Please return the whole listing word for word.

┌────────

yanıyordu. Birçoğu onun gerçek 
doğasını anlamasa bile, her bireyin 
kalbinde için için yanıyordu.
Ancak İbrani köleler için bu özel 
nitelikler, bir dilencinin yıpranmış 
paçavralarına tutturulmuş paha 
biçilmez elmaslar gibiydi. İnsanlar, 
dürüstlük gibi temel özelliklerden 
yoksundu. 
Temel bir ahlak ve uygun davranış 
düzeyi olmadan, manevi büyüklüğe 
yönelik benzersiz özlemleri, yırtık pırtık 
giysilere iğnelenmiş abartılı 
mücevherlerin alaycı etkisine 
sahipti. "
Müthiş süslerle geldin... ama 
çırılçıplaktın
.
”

└────────

▶ **Task solution**
yanıyordu. Birçoğu onun gerçek 
doğasını anlamasa bile, her bireyin 
kalbinde için için yanıyordu.
Ancak İbrani köleler için bu özel 
nitelikler, bir dilencinin yıpranmış 
paçavralarına tutturulmuş paha 
biçilmez elmaslar gibiydi. İnsanlar, 
dürüstlük gibi temel özelliklerden 
yoksundu. 
Temel bir ahlak ve uygun davranış 
düzeyi olmadan, manevi büyüklüğe 
yönelik benzersiz özlemleri, yırtık pırtık 
giysilere iğnelenmiş abartılı 
mücevherlerin alaycı etkisine 
sahipti. "
Müthiş süslerle geldin... ama 
çırılçıplaktın
.
”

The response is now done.